De plus, la gouvernance de la CNBC est restée sous la responsabilité d'agences fédérales sans mandat pour fournir une infrastructure pour soutenir la recherche extra-muros. Il y a eu peu de réinvestissement pour maintenir CNBC à la pointe de la technologie et il n'y a pas de voix institutionnelle pour ses utilisateurs. Lorsque les agences fédérales responsables ont été restructurées au début des années 2010, aucune institution n'est restée pour représenter ce domaine de recherche et planifier de nouvelles infrastructures pour permettre la continuation de CNBC au-delà de sa fermeture en 2018. 

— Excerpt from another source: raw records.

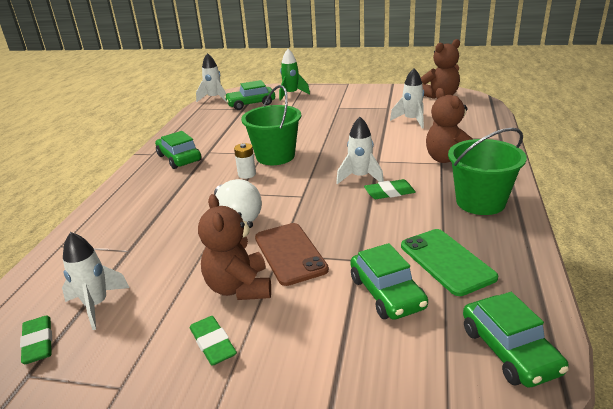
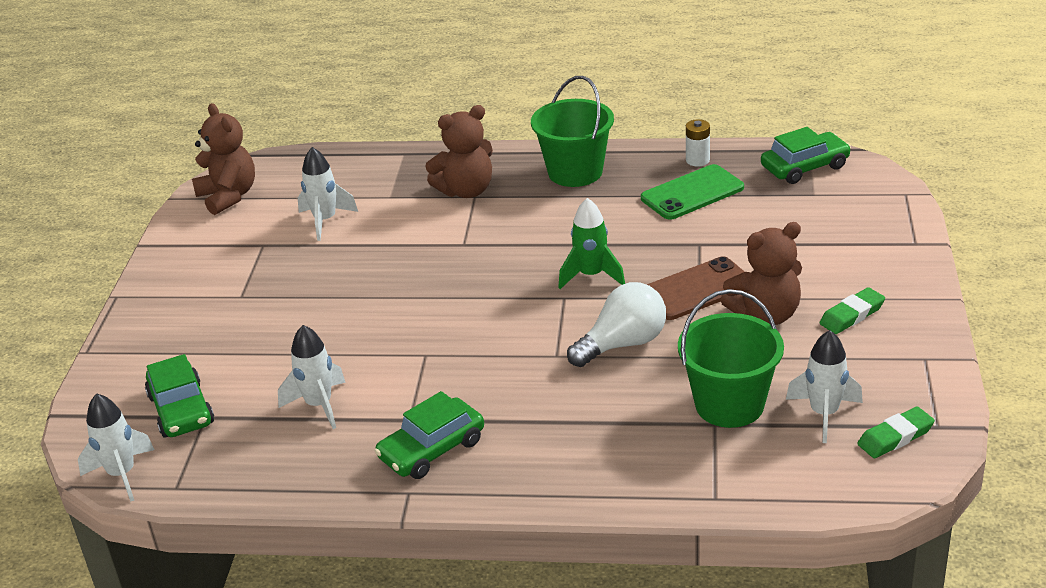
camera: 95 degrees left, 5 degrees up
white battery [234,143,256,179] -> white battery moved to [686,119,710,166]
green bucket [241,85,301,165] -> green bucket moved to [678,289,784,428]
green rocket [279,49,310,101] -> green rocket moved to [558,198,625,289]
white rocket [336,117,384,184] -> white rocket moved to [278,325,346,429]
green car [350,243,428,320] -> none
green eraser [364,179,416,199] -> none

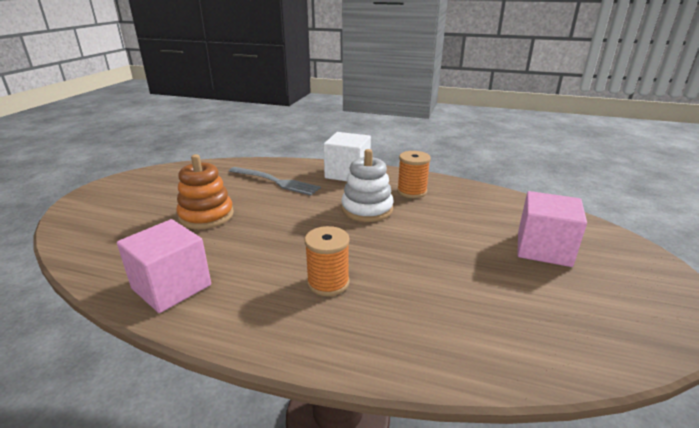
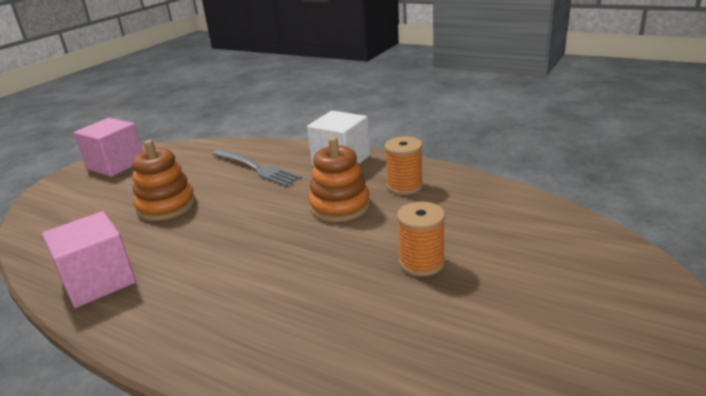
camera: 15 degrees right, 0 degrees up
orange spool [305,226,350,296] -> orange spool moved to [397,202,445,276]
white stacking toy [341,149,394,222] -> orange stacking toy [308,137,370,222]
pink cube [517,191,587,267] -> pink cube moved to [74,118,143,177]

Mais maintenant, une nouvelle opportunité se profile à l'horizon. En 2022, 15 universités se sont réunies pour créer une nouvelle organisation - Neutrons Canada – ayant pour mandat de gouverner, de gérer et de représenter l'infrastructure actuelle et future des faisceaux de neutrons du Canada. À cette fin, Neutrons Canada est devenu l'intendant institutionnel d'un processus de planification à long terme visant à établir un consensus au sein de la communauté de la recherche sur la meilleure façon d'investir pour rétablir et exploiter un programme national d'infrastructure de faisceaux de neutrons. Comme graine pour le programme, ces universités ont initialement obtenu un financement de la FCI pour un projet de 47 millions de dollars au réacteur nucléaire de McMaster. 

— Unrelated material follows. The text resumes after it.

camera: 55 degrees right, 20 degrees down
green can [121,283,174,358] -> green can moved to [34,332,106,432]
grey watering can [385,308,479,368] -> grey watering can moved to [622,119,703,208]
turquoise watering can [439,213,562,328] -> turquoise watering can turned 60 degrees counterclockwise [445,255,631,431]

Des recommandations du comité consultatif à l'action 

Les travaux novateurs de Neutrons Canada et de ses membres – combinés aux recommandations du Comité consultatif – présentent une occasion prometteuse de reconstruire les capacités du Canada en matière de recherche sur les matériaux à l'aide de faisceaux de neutrons. En fait, Neutrons Canada pourrait servir de premier cas d'essai d'un nouveau MRF en développement. (D'autres candidats au nouveau cadre - tels que TRIUMF, CLS, VIDO-Intervac et Ocean Networks Canada - fonctionnent déjà en tant que MRF.) 

Le Comité consultatif sur le système fédéral de soutien à la recherche a apporté une précieuse contribution à la politique STI. Cependant, nous devons d'abord mettre en place une bonne gouvernance. 

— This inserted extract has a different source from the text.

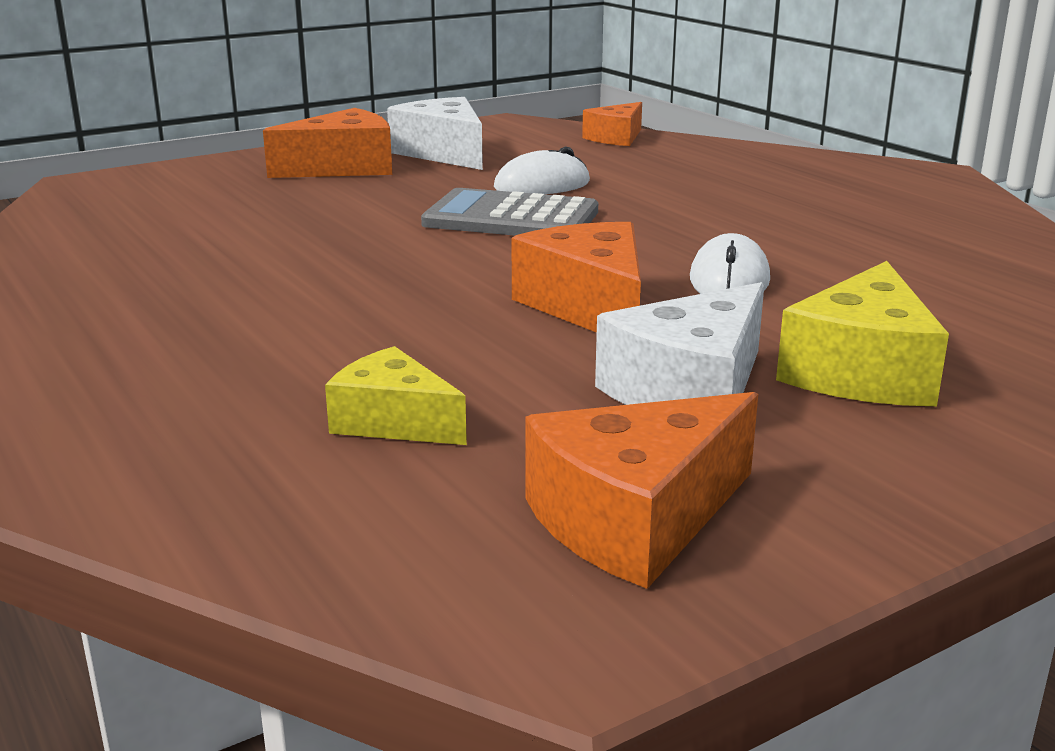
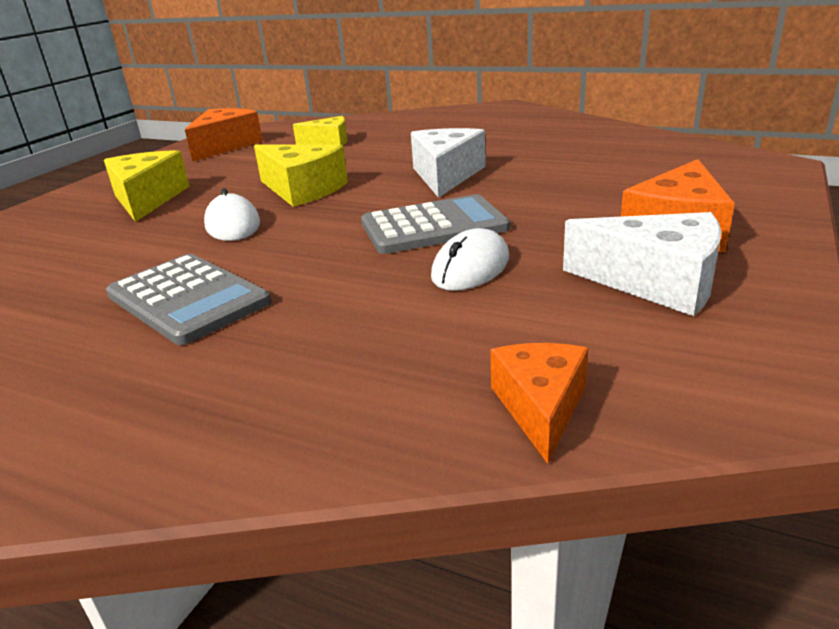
camera: 150 degrees right, 5 degrees up
orange cheese [511,222,641,333] -> yellow cheese [254,144,348,207]
white cheese [595,282,764,405] -> white cheese moved to [411,128,486,198]
none -> grey calculator [106,254,271,345]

Le gouvernement fédéral doit faire preuve d'un solide leadership national. Un cadre solide pour l'investissement, la gouvernance et la gestion de l'infrastructure de recherche et des MRF est un élément essentiel de ce leadership. L'avenir de la recherche canadienne utilisant des faisceaux de neutrons, des accélérateurs de particules, des réseaux océaniques, des plateformes de séquençage du génome et des réseaux de centres de données dépend de ce leadership.

Il est temps de transformer les recommandations en actions.